- Exercise
Format the lines of the data as a numbered list, from the start of the data through the line containing "## New concepts", inclusive, and omit blank lines. Leave the pictures out of the answer.

- Data
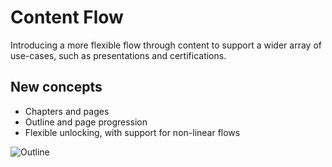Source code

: # Content Flow

Introducing a more flexible flow through content to support a wider array of use-cases, such as presentations and certifications.

## New concepts

- Chapters and pages
- Outline and page progression
- Flexible unlocking, with support for non-linear flows

![Outline](/assets/outline.png)
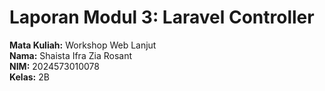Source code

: # Laporan Modul 3: Laravel Controller
**Mata Kuliah:** Workshop Web Lanjut   
**Nama:** Shaista Ifra Zia Rosant  
**NIM:** 2024573010078  
**Kelas:** 2B   


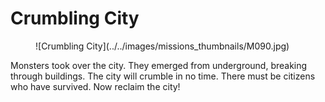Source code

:# Crumbling City

<figure markdown>
  ![Crumbling City](../../images/missions_thumbnails/M090.jpg)
</figure>

Monsters took over the city. They emerged from underground, breaking through buildings. The city will crumble in no time. There must be citizens who have survived. Now reclaim the city!
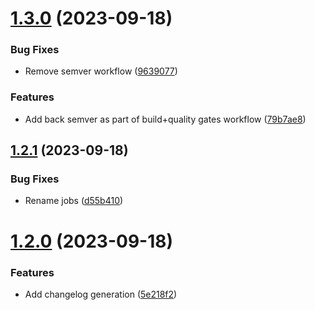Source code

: # [1.3.0](https://github.com/artsiomshushkevich/todo-be/compare/v1.2.1...v1.3.0) (2023-09-18)

### Bug Fixes

-   Remove semver workflow ([9639077](https://github.com/artsiomshushkevich/todo-be/commit/9639077ffc9ac599b9e21ed9758db960dfd109a2))

### Features

-   Add back semver as part of build+quality gates workflow ([79b7ae8](https://github.com/artsiomshushkevich/todo-be/commit/79b7ae89d7bdb8c0451eafe23310bcc7f7d7c92c))

## [1.2.1](https://github.com/artsiomshushkevich/todo-be/compare/v1.2.0...v1.2.1) (2023-09-18)

### Bug Fixes

-   Rename jobs ([d55b410](https://github.com/artsiomshushkevic/commit/d55b410c04912412ea95abfeb9eea6dc608b37f5))

# [1.2.0](https://github.com/artsiomshushkevich/todo-be/compare/v1.1.0...v1.2.0) (2023-09-18)

### Features

-   Add changelog generation ([5e218f2](https://github.com/artsiomshushkevich/todo-be/commit/5e218f206bdd7c92b2af955166a518a836e84a4f))
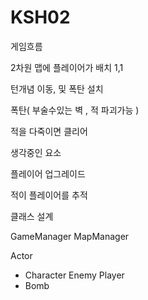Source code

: # KSH02

게임흐름 

2차원 맵에 플레이어가 배치 1,1

턴개념 이동, 및 폭탄 설치

폭탄( 부술수있는 벽 ,  적 파괴가능 )

적을 다죽이면 클리어


생각중인 요소

플레이어 업그레이드

적이 플레이어를 추적


클래스 설계

GameManager
MapManager

Actor
- Character
	Enemy
	Player
- Bomb


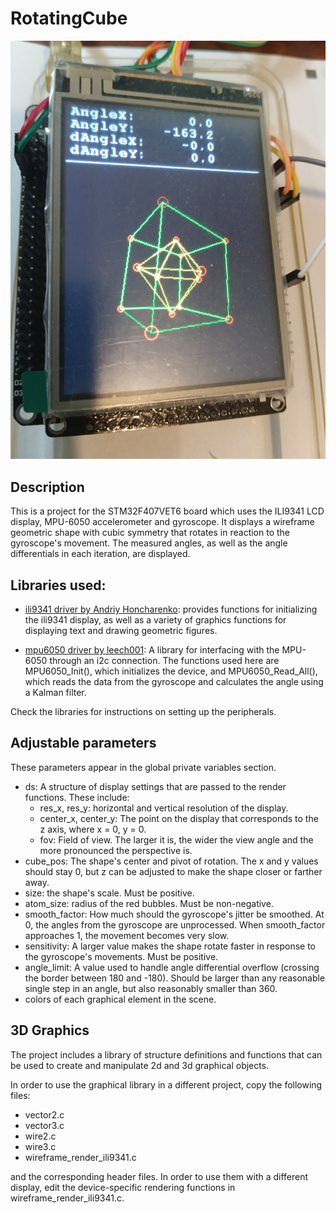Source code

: # RotatingCube

![Display](Image/IMG_20240904_141002.jpg)

## Description

This is a project for the STM32F407VET6 board which uses the ILI9341 LCD display, MPU-6050 accelerometer and gyroscope. It displays a wireframe geometric shape with cubic symmetry that rotates in reaction to the gyroscope's movement. The measured angles, as well as the angle differentials in each iteration, are displayed.

## Libraries used:

- [ili9341 driver by Andriy Honcharenko](https://github.com/taburyak/STM32-ILI9341-320x240-FSMC-Library): provides functions for initializing the ili9341 display, as well as a variety of graphics functions for displaying text and drawing geometric figures.

- [mpu6050 driver by leech001](https://github.com/leech001/MPU6050): A library for interfacing with the MPU-6050 through an i2c connection. The functions used here are MPU6050_Init(), which initializes the device, and MPU6050_Read_All(), which reads the data from the gyroscope and calculates
the angle using a Kalman filter.

Check the libraries for instructions on setting up the peripherals.

## Adjustable parameters

These parameters appear in the global private variables section.

- ds: A structure of display settings that are passed to the render functions. These include:
	- res_x, res_y: horizontal and vertical resolution of the display.
	- center_x, center_y: The point on the display that corresponds to the z axis, where x = 0, y = 0.
	- fov: Field of view. The larger it is, the wider the view angle and the more pronounced the perspective is.
- cube_pos: The shape's center and pivot of rotation. The x and y values should stay 0, but z can be adjusted to make the shape closer or farther away.
- size: the shape's scale. Must be positive.
- atom_size: radius of the red bubbles. Must be non-negative.
- smooth_factor: How much should the gyroscope's jitter be smoothed. At 0, the angles from the gyroscope are unprocessed. When smooth_factor approaches 1, the movement becomes very slow.
- sensitivity: A larger value makes the shape rotate faster in response to the gyroscope's movements. Must be positive.
- angle_limit: A value used to handle angle differential overflow (crossing the border between 180 and -180). Should be larger than any reasonable single step in an angle, but also reasonably smaller than 360.
- colors of each graphical element in the scene.
 
## 3D Graphics

The project includes a library of structure definitions and functions that can be used to create and manipulate 2d and 3d graphical objects.

In order to use the graphical library in a different project, copy the following files:
- vector2.c
- vector3.c
- wire2.c
- wire3.c
- wireframe_render_ili9341.c

and the corresponding header files. In order to use them with a different display, edit the device-specific rendering functions in wireframe_render_ili9341.c.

- Solution for this exercise
1. Source code
2. : # Content Flow
3. Introducing a more flexible flow through content to support a wider array of use-cases, such as presentations and certifications.
4. ## New concepts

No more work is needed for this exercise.